- _AIM_
Reproduce the following lines, substituting "vernacular name" for "common name" wherever it occurs and keeping everything else the same.

- _SUPPLIED ENTRIES_
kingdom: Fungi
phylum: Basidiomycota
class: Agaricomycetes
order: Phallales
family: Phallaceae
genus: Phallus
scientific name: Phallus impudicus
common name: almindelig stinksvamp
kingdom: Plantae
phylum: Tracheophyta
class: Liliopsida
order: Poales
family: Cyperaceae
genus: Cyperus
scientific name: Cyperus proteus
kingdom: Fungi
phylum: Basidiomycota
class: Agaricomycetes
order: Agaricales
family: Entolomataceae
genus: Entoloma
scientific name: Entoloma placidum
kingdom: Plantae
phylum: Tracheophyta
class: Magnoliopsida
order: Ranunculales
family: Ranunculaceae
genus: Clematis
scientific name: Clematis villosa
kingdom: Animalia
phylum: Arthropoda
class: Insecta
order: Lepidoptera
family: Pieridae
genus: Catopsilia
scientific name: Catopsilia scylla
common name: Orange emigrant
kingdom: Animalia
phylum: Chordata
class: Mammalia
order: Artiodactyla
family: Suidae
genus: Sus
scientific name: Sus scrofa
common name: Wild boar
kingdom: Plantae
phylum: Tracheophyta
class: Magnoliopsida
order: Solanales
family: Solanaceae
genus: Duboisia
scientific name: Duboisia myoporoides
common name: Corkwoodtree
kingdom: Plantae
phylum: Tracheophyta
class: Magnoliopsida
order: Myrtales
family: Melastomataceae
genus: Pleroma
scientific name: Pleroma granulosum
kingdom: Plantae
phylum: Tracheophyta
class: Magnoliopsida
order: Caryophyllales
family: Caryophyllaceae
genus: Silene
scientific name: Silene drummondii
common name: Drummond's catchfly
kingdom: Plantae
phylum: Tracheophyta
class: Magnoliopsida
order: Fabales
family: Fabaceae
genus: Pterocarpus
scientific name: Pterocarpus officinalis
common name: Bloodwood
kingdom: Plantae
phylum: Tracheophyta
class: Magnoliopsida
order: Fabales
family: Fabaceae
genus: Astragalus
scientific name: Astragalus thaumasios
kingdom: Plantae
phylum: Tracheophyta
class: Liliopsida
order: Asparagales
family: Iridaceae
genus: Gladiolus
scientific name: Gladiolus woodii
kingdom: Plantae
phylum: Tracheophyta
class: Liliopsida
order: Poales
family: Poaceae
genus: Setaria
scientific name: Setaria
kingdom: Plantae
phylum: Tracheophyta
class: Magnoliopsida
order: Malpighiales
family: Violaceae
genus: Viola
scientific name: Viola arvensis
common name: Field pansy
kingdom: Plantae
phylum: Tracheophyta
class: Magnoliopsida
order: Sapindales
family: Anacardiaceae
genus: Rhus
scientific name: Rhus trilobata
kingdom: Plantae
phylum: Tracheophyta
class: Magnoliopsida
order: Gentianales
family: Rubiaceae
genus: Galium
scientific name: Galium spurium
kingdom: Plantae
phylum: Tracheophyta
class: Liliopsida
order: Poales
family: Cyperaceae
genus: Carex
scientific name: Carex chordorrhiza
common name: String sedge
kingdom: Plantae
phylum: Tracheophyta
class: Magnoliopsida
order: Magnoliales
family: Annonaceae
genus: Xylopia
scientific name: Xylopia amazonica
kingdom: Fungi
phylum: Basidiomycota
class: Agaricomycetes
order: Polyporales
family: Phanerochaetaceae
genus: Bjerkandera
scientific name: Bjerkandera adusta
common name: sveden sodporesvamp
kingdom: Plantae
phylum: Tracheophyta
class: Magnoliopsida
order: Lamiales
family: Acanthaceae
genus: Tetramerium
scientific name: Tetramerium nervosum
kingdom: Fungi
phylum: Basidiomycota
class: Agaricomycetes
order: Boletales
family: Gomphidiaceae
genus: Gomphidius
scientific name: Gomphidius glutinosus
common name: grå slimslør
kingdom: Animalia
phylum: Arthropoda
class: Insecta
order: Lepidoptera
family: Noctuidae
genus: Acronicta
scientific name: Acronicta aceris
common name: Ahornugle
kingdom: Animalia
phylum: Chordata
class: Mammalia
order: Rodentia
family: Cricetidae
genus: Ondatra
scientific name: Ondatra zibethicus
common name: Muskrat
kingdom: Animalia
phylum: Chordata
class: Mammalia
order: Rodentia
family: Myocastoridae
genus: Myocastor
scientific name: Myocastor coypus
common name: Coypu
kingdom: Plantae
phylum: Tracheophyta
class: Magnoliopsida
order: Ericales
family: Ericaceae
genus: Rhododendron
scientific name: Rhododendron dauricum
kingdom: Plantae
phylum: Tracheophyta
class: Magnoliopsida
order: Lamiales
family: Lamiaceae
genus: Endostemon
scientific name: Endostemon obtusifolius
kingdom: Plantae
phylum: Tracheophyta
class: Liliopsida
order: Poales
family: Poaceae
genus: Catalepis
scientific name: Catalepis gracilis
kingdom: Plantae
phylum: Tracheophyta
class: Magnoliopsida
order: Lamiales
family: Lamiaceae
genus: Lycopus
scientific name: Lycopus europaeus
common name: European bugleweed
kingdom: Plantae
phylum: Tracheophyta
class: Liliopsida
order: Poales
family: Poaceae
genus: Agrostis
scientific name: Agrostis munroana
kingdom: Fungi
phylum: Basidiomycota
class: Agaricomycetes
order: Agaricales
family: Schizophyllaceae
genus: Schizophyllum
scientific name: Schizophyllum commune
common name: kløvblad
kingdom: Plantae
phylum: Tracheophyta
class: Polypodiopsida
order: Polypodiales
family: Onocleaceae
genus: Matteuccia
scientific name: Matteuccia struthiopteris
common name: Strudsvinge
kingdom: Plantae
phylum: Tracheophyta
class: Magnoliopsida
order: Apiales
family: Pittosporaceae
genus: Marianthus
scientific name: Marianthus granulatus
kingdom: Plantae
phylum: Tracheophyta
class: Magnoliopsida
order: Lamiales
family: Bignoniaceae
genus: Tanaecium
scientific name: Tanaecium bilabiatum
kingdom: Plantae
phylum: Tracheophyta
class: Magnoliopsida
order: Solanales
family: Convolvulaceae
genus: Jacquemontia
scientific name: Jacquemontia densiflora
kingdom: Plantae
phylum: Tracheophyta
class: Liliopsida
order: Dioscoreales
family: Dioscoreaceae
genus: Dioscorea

- _SOLUTION TO THE PROBLEM_
kingdom: Fungi
phylum: Basidiomycota
class: Agaricomycetes
order: Phallales
family: Phallaceae
genus: Phallus
scientific name: Phallus impudicus
vernacular name: almindelig stinksvamp
kingdom: Plantae
phylum: Tracheophyta
class: Liliopsida
order: Poales
family: Cyperaceae
genus: Cyperus
scientific name: Cyperus proteus
kingdom: Fungi
phylum: Basidiomycota
class: Agaricomycetes
order: Agaricales
family: Entolomataceae
genus: Entoloma
scientific name: Entoloma placidum
kingdom: Plantae
phylum: Tracheophyta
class: Magnoliopsida
order: Ranunculales
family: Ranunculaceae
genus: Clematis
scientific name: Clematis villosa
kingdom: Animalia
phylum: Arthropoda
class: Insecta
order: Lepidoptera
family: Pieridae
genus: Catopsilia
scientific name: Catopsilia scylla
vernacular name: Orange emigrant
kingdom: Animalia
phylum: Chordata
class: Mammalia
order: Artiodactyla
family: Suidae
genus: Sus
scientific name: Sus scrofa
vernacular name: Wild boar
kingdom: Plantae
phylum: Tracheophyta
class: Magnoliopsida
order: Solanales
family: Solanaceae
genus: Duboisia
scientific name: Duboisia myoporoides
vernacular name: Corkwoodtree
kingdom: Plantae
phylum: Tracheophyta
class: Magnoliopsida
order: Myrtales
family: Melastomataceae
genus: Pleroma
scientific name: Pleroma granulosum
kingdom: Plantae
phylum: Tracheophyta
class: Magnoliopsida
order: Caryophyllales
family: Caryophyllaceae
genus: Silene
scientific name: Silene drummondii
vernacular name: Drummond's catchfly
kingdom: Plantae
phylum: Tracheophyta
class: Magnoliopsida
order: Fabales
family: Fabaceae
genus: Pterocarpus
scientific name: Pterocarpus officinalis
vernacular name: Bloodwood
kingdom: Plantae
phylum: Tracheophyta
class: Magnoliopsida
order: Fabales
family: Fabaceae
genus: Astragalus
scientific name: Astragalus thaumasios
kingdom: Plantae
phylum: Tracheophyta
class: Liliopsida
order: Asparagales
family: Iridaceae
genus: Gladiolus
scientific name: Gladiolus woodii
kingdom: Plantae
phylum: Tracheophyta
class: Liliopsida
order: Poales
family: Poaceae
genus: Setaria
scientific name: Setaria
kingdom: Plantae
phylum: Tracheophyta
class: Magnoliopsida
order: Malpighiales
family: Violaceae
genus: Viola
scientific name: Viola arvensis
vernacular name: Field pansy
kingdom: Plantae
phylum: Tracheophyta
class: Magnoliopsida
order: Sapindales
family: Anacardiaceae
genus: Rhus
scientific name: Rhus trilobata
kingdom: Plantae
phylum: Tracheophyta
class: Magnoliopsida
order: Gentianales
family: Rubiaceae
genus: Galium
scientific name: Galium spurium
kingdom: Plantae
phylum: Tracheophyta
class: Liliopsida
order: Poales
family: Cyperaceae
genus: Carex
scientific name: Carex chordorrhiza
vernacular name: String sedge
kingdom: Plantae
phylum: Tracheophyta
class: Magnoliopsida
order: Magnoliales
family: Annonaceae
genus: Xylopia
scientific name: Xylopia amazonica
kingdom: Fungi
phylum: Basidiomycota
class: Agaricomycetes
order: Polyporales
family: Phanerochaetaceae
genus: Bjerkandera
scientific name: Bjerkandera adusta
vernacular name: sveden sodporesvamp
kingdom: Plantae
phylum: Tracheophyta
class: Magnoliopsida
order: Lamiales
family: Acanthaceae
genus: Tetramerium
scientific name: Tetramerium nervosum
kingdom: Fungi
phylum: Basidiomycota
class: Agaricomycetes
order: Boletales
family: Gomphidiaceae
genus: Gomphidius
scientific name: Gomphidius glutinosus
vernacular name: grå slimslør
kingdom: Animalia
phylum: Arthropoda
class: Insecta
order: Lepidoptera
family: Noctuidae
genus: Acronicta
scientific name: Acronicta aceris
vernacular name: Ahornugle
kingdom: Animalia
phylum: Chordata
class: Mammalia
order: Rodentia
family: Cricetidae
genus: Ondatra
scientific name: Ondatra zibethicus
vernacular name: Muskrat
kingdom: Animalia
phylum: Chordata
class: Mammalia
order: Rodentia
family: Myocastoridae
genus: Myocastor
scientific name: Myocastor coypus
vernacular name: Coypu
kingdom: Plantae
phylum: Tracheophyta
class: Magnoliopsida
order: Ericales
family: Ericaceae
genus: Rhododendron
scientific name: Rhododendron dauricum
kingdom: Plantae
phylum: Tracheophyta
class: Magnoliopsida
order: Lamiales
family: Lamiaceae
genus: Endostemon
scientific name: Endostemon obtusifolius
kingdom: Plantae
phylum: Tracheophyta
class: Liliopsida
order: Poales
family: Poaceae
genus: Catalepis
scientific name: Catalepis gracilis
kingdom: Plantae
phylum: Tracheophyta
class: Magnoliopsida
order: Lamiales
family: Lamiaceae
genus: Lycopus
scientific name: Lycopus europaeus
vernacular name: European bugleweed
kingdom: Plantae
phylum: Tracheophyta
class: Liliopsida
order: Poales
family: Poaceae
genus: Agrostis
scientific name: Agrostis munroana
kingdom: Fungi
phylum: Basidiomycota
class: Agaricomycetes
order: Agaricales
family: Schizophyllaceae
genus: Schizophyllum
scientific name: Schizophyllum commune
vernacular name: kløvblad
kingdom: Plantae
phylum: Tracheophyta
class: Polypodiopsida
order: Polypodiales
family: Onocleaceae
genus: Matteuccia
scientific name: Matteuccia struthiopteris
vernacular name: Strudsvinge
kingdom: Plantae
phylum: Tracheophyta
class: Magnoliopsida
order: Apiales
family: Pittosporaceae
genus: Marianthus
scientific name: Marianthus granulatus
kingdom: Plantae
phylum: Tracheophyta
class: Magnoliopsida
order: Lamiales
family: Bignoniaceae
genus: Tanaecium
scientific name: Tanaecium bilabiatum
kingdom: Plantae
phylum: Tracheophyta
class: Magnoliopsida
order: Solanales
family: Convolvulaceae
genus: Jacquemontia
scientific name: Jacquemontia densiflora
kingdom: Plantae
phylum: Tracheophyta
class: Liliopsida
order: Dioscoreales
family: Dioscoreaceae
genus: Dioscorea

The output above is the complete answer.